Time: it makes you “strong” and “good.”

Time is money. You usually end up with more time, and more money, if you have more education. And if your household is hovering around the poverty line–it’s likely you have a lot less of those three resources than you’d like.

Oh, and if you don’t have a lot of time, money, or education, you are less likely to be a “strong” parent.

Ouch.

“Strong.” It’s all over a new research paper by Richard V. Reeves and Kimberly Howard for The Center on Children and Families at The Brookings Institution. Consider this summary (emphasis added):

The chances of upward social mobility are lower for children with parents struggling to do a good job—in terms of creating a supportive and stimulating home environment. Children lucky enough to have strong parents are more likely to succeed at all the critical life stages, which means policies to help weaker parents do a better job can be investments in opportunity, and equality.

Would it have been technically incorrect to say, in the above quote: “The chances of upward social mobility are lower for children with parents with less time and money?” Or to say “Children lucky enough to have wealthy parents with time are more likely to succeed…?”
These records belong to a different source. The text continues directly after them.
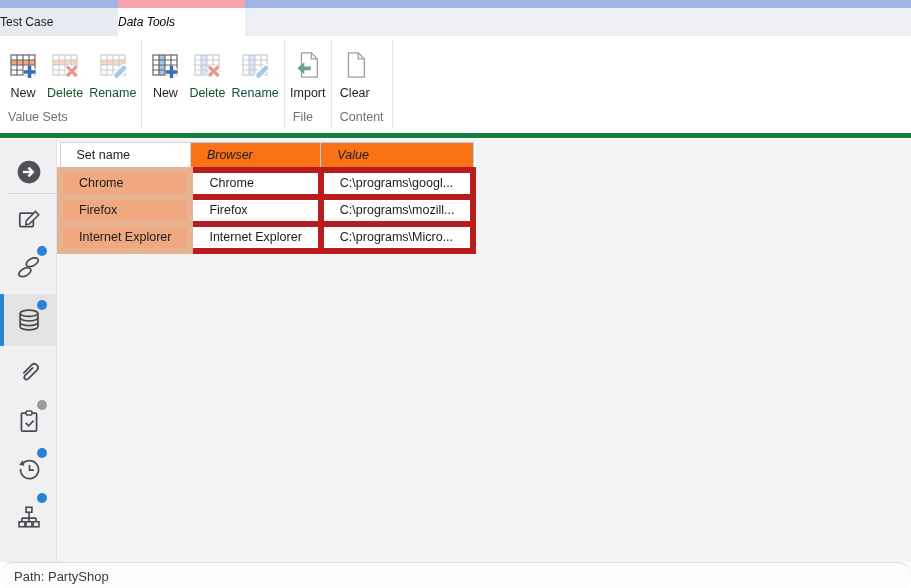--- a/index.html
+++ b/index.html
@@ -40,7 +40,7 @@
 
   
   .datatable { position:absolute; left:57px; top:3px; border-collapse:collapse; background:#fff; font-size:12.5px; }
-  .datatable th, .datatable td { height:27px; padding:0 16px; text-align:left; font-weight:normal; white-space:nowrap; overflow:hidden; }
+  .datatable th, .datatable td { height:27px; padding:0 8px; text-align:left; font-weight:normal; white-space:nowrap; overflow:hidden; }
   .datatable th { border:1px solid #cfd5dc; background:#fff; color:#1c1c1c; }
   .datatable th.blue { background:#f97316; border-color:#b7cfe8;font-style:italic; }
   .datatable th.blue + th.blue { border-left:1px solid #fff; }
I read the full paper. I don’t believe it would have been incorrect. Frankly, I’m pretty sure it would have been more correct. Consider this caveat noted by the researchers (emphasis added):

…any measure of parenting quality rests on a judgment of what constitutes quality. The HOME scale [used by the researchers] is one of the most widely used scales, but it contains items that could favor… more advantaged parents.

I read the inventory of items on the HOME-SF, the scale used by the researchers to characterize whether a parent is “strong” or “weak.” That caveat the researchers offer? I fear it’s a bit understated. (And my fear is a bit understated.) The HOME-SF scale includes several (many?) implicit measures of affluence, asking about the ownership of a musical instrument, or use of at least 5 children’s records or tapes and respective players, ownership of books, outings to museums, whether the home is “dark or perceptually monotonous,” “reasonably clean” and “minimally cluttered,” whether the family receives a daily newspaper, whether the child has extracurricular activities or hobbies, is involved in sports, music, dance or drama. Does the family go to the theater?

Yeah. It covers all that.

Why use subjective, misleading qualifiers of parenting like “strong?”  Is it so hard to be specific? There are resource-rich parents, and their are resource-poor parents.

Not “strong,” not “weak.” Those words sound so static. So final. Words matter. They paint pictures in your mind. They give you ideas. Wrong ones, sometimes. (Remember that parent I wrote about who said that others parents at her Title I school “just don’t care?”)

Put me–a flippin’ lucky, privileged “strong” parent–in a new situation: savings gone, some sort of incredibly costly health emergency that irreparably damages not only my finances but my level of employability, my husband is no longer in the picture, I can’t afford my house, my family lives multiple states away and they have no money to share. Dire, dire straits. I wouldn’t be on the PTA, or on the SAC. I wouldn’t have time to check my children’s homework, or make them healthy lunches. My temper would be short, my stress would be high. I’d hunker down with my kids and get done what absolutely needed to be done, not much more. Because, then, I would be “weak.”

Or would I just, even for a bit, need more resources?

 

 

3 thoughts on “Time: it makes you “strong” and “good.”

  1. What a great analysis. It really humbled me. I’d be “weak” too if all of those bad things happened to me. Resouce rich vs. Resource poor really appears to be the divide. Yikes. Thank goodness for our spouses!